Commitment of Government critical for rule of law, good governance: Chief Justice

Detention case highlights Govt's compliance with law pronounced by judiciary

Chief Justice Sundaresh Menon at the second Constitutional Commission hearing on the elected presidency. ST PHOTO: LAU FOOK KONG

A few weeks after the Court of Appeal freed alleged match-fixing kingpin Dan Tan from detention without trial, the Ministry of Home Affairs reviewed its legal position and released three others who had been similarly detained.

Citing the case in a speech he gave recently in the United States, Chief Justice Sundaresh Menon said the apex court released Tan on the ruling that detention is permitted only if the detainee's activities caused harm in Singapore. But the grounds for Tan's detention failed to show how his activities did this.

Tan was later re-arrested and detained on fresh grounds that set out the relevant threat in Singapore.

Noting that the Home Affairs Minister then reviewed the detention of three other detainees and revoked it in the light of the court's ruling, CJ Menon said it is critical to have the commitment of the Government in complying with the law pronounced by the judiciary, to have rule of law and good governance.

In his address to the American Law Institute in Washington, DC last week , he focused on the instrumental role played by the courts in upholding the rule of law. CJ Menon is the only Singaporean to be elected a member of the institute, an independent organisation established in 1923 that produces scholarly work to clarify, modernise and improve the law.

In his speech, The Rule Of Law: The Path To Exceptionalism, he said that despite the vast differences in the legal systems, history and culture of the US and Singapore, both nations share a commitment to the rule of law, although the application could differ in practice.

INSTRUCTION 1: Copy the rows word for word, everything from the first row down to the one containing "Identify all objects", with both ends included.
The article and the rows that come next are unrelated material.

EXCERPTED DATA:
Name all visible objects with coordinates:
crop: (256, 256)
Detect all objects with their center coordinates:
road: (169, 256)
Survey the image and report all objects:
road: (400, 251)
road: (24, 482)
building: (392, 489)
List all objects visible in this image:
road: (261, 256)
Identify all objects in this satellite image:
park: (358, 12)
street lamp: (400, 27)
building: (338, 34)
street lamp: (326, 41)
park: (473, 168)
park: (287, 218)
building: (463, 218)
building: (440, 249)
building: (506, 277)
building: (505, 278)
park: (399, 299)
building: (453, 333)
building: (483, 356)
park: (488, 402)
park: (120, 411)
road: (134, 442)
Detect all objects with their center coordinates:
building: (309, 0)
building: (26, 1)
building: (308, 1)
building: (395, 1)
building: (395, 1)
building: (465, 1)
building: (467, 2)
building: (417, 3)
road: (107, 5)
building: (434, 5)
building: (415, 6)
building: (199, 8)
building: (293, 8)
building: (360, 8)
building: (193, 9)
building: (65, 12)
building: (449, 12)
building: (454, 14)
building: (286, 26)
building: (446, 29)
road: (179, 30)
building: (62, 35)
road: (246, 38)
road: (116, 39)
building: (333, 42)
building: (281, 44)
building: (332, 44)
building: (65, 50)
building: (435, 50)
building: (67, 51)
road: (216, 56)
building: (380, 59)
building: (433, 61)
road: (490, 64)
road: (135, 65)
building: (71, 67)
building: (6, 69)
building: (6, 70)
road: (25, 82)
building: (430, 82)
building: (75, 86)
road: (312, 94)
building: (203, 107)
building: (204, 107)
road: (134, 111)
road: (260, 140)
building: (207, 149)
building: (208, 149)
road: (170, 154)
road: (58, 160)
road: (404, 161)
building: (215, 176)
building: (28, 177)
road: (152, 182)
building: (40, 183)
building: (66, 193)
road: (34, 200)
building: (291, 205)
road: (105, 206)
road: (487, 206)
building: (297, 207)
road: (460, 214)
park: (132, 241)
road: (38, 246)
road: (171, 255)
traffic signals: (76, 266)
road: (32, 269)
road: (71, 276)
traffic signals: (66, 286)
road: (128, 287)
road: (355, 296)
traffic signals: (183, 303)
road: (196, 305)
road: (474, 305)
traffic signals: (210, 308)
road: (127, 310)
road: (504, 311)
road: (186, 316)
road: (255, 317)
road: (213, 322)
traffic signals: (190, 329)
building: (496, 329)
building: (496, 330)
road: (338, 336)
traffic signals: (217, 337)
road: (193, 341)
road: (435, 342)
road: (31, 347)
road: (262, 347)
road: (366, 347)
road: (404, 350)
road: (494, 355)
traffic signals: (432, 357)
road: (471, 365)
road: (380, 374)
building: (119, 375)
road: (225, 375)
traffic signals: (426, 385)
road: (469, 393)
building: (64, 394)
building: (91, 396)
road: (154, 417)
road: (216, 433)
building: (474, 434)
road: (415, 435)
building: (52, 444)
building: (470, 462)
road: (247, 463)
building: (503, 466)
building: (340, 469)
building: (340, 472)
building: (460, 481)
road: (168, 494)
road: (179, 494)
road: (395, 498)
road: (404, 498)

INSTRUCTION 2: List every person mentioned by name in the article about the Chief Justice's speech.

WORKED ANSWER 1:
Name all visible objects with coordinates:
crop: (256, 256)
Detect all objects with their center coordinates:
road: (169, 256)
Survey the image and report all objects:
road: (400, 251)
road: (24, 482)
building: (392, 489)
List all objects visible in this image:
road: (261, 256)
Identify all objects in this satellite image:

WORKED ANSWER 2:
Sundaresh Menon
Dan Tan
Lau Fook Kong